Kevin McLaughlin started his law career in an unorthodox way.

McLaughlin founded Crafted Law in Grand Rapids two years ago. He works alongside other entrepreneurs in an office space that is operated by Start Garden, an organization that provides an array of services to new startups.

At times, he works remotely, and although he doesn’t have a permanent office space to call his own, McLaughlin’s legal career has garnered the attention of the state. He was named by Michigan Lawyers Weekly, a statewide legal publication, to its 2019 Up & Coming Lawyers class.

McLaughlin focuses on trademarks, copyright and other business-related issues. According to McLaughlin, he was elected president of the Young Lawyers Section of the Grand Rapids Bar Association. He will begin his term in January.

He also has made a name for himself on the international stage. McLaughlin will be starting a two-year term on the Commercialization of Brands Committee for the International Trademark Association in January. The committee “develops resources including educational programs and best practice guidelines relating to the in-market commercialization of brand offerings. This committee will consider such issues as marketing and advertising regulatory issues, agreements including licenses, distribution, supply and agency agreements, tax, brand valuation, brand evaluation and related issues to support the commercial success of product and service offerings."

McLaughlin’s decision to start his practice was born out of pure frustration regarding where he was in his career, which was comprised of job roles he wasn’t genuinely happy doing and unfortunate events.

- Information shown -
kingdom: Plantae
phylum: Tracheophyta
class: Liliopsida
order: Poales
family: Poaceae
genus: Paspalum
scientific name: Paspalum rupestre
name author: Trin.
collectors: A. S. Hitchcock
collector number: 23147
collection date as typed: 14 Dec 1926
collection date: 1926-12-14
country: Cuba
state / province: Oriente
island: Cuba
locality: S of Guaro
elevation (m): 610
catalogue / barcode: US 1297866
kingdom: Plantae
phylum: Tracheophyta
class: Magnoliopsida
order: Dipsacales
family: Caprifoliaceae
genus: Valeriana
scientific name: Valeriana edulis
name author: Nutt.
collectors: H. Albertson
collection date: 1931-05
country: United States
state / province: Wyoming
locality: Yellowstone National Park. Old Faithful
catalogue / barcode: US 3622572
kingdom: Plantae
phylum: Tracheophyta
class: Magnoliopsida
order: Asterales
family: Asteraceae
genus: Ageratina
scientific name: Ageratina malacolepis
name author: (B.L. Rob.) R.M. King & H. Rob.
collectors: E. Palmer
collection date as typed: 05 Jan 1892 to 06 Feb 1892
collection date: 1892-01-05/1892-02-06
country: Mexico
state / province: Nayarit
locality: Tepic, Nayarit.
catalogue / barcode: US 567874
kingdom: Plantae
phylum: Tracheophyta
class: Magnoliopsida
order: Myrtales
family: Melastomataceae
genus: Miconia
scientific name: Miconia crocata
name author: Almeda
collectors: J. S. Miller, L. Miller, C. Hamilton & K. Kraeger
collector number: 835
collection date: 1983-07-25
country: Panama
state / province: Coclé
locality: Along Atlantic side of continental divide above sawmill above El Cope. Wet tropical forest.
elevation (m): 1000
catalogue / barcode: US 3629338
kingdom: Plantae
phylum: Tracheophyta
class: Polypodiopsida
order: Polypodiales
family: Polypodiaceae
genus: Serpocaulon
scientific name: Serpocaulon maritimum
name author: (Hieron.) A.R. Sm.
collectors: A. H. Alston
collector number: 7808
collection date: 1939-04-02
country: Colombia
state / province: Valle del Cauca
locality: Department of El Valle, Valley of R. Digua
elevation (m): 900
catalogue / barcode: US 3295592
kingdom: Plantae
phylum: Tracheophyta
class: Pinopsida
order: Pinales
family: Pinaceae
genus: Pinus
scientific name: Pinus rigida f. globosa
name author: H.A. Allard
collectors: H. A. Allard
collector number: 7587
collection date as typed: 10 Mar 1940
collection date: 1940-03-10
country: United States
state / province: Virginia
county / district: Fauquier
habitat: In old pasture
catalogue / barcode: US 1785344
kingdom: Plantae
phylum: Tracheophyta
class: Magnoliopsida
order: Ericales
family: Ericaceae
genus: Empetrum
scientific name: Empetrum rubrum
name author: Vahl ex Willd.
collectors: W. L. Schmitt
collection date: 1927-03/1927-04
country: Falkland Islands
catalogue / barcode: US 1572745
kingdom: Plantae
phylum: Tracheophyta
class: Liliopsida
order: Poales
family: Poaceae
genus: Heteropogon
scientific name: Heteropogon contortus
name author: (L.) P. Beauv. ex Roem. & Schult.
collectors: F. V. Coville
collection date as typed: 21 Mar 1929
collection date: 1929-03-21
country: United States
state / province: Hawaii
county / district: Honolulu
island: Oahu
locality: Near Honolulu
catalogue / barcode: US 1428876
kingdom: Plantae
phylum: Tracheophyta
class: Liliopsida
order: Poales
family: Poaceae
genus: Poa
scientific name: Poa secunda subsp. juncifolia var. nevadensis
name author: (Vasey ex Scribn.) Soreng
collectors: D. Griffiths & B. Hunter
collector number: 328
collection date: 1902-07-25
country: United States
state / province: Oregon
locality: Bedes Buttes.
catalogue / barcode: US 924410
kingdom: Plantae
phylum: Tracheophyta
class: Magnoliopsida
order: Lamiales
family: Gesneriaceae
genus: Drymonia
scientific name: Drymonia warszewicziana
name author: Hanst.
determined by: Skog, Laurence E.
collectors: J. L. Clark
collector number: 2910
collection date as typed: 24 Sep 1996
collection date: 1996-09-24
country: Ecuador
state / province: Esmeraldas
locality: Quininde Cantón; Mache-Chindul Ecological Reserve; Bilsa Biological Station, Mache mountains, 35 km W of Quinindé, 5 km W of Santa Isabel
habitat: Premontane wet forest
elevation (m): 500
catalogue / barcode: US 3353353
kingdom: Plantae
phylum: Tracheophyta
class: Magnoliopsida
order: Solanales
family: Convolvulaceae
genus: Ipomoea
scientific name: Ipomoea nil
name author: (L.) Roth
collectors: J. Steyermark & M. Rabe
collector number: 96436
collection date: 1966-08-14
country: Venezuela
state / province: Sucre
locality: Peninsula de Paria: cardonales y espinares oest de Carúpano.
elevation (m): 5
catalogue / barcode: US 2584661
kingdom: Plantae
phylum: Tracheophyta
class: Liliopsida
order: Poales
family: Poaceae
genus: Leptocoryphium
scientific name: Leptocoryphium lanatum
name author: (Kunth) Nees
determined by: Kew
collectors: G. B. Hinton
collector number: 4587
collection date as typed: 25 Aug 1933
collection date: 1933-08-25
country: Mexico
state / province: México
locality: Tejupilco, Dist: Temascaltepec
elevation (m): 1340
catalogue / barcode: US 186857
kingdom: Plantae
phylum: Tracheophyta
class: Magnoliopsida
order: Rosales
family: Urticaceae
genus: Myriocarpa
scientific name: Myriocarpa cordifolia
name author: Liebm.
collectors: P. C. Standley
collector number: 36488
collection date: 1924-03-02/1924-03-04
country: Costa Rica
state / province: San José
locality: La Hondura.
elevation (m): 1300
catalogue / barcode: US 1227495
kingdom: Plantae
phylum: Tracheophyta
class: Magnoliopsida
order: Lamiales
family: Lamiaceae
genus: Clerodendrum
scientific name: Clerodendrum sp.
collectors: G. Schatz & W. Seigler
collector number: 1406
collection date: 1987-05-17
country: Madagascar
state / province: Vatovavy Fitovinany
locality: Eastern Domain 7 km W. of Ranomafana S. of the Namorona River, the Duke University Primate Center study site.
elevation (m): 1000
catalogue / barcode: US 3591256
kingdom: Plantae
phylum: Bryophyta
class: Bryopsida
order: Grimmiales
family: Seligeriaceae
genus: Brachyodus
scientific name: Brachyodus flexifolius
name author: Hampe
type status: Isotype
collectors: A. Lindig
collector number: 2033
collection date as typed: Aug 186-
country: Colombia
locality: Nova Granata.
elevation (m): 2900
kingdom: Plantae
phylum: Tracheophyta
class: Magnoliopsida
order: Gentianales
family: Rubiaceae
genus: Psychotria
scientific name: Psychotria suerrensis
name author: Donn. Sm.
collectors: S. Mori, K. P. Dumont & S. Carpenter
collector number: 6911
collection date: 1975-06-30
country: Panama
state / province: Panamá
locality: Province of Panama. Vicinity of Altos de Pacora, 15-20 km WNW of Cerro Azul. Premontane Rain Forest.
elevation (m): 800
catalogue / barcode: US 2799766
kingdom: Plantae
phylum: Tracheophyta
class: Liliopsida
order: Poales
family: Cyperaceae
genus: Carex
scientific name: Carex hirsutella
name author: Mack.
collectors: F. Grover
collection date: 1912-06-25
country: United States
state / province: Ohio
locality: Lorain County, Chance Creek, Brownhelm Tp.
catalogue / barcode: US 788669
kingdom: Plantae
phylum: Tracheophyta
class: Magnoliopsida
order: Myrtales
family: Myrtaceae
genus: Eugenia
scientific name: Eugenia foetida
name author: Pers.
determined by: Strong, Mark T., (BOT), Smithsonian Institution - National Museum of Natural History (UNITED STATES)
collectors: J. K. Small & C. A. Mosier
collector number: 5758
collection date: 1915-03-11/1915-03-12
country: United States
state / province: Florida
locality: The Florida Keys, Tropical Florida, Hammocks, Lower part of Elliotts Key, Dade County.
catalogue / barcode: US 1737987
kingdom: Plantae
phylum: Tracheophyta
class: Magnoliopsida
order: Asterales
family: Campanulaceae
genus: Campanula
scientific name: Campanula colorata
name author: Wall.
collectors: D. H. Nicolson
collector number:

- Your objective -
Continue the profile of Kevin McLaughlin above, picking up after its last sentence about how his decision to start his practice came from frustration.

- Expected answer -
The precursor to the Kalamazoo native’s legal career began when he decided to attend Point Loma Nazarene University in San Diego after transferring from Taylor University in Indiana. He contemplated studying international business but settled on business administration, yet not entirely sure what exactly he wanted to do. 

 

KEVIN MCLAUGHLIN
Organization:
Crafted Law
Position: Owner, attorney
Age: 35
Birthplace: Kalamazoo
Residence: Grand Rapids
Family: Wife, Lindsay

Business/Community Involvement: Member of the Grand Rapids Bar Association, board member of Senate
Collaborative
Biggest Career Break: Being involved with the International Trade Association

 

After graduating, he began working as a claims adjustor at a car insurance company in San Diego, but after eight months, he left.

“I really did not enjoy it,” he said. “As a kid coming out of college, it paid OK, but I knew it wasn’t going to be a super long-term job.”

After leaving, he spent about six months on a backpacking trip, traveling through Beijing, Hong Kong, Thailand, Tanzania, Zanzibar and some European countries.

Around the time he returned to the United States, he was convinced by a childhood friend, who already was in law school, to do the same.

“Part of it was the fact I didn’t have anything super interesting career-wise and with the recession, which I didn’t really know how bad it was going to be,” he said. “I was interested in how law intersects with many industries. I was basically thinking I still want to work on business but from the legal side of things. I was also interested in how society operates and why things are the way they are and how the law impacts that.”

McLaughlin attended Indiana University Maurer School of Law, where he graduated in 2012. After graduation, he immediately felt the impact of what the recession left behind. He said attorneys who had experience but were laid off were able to find employment faster because of their experience, leaving those who just graduated at a disadvantage.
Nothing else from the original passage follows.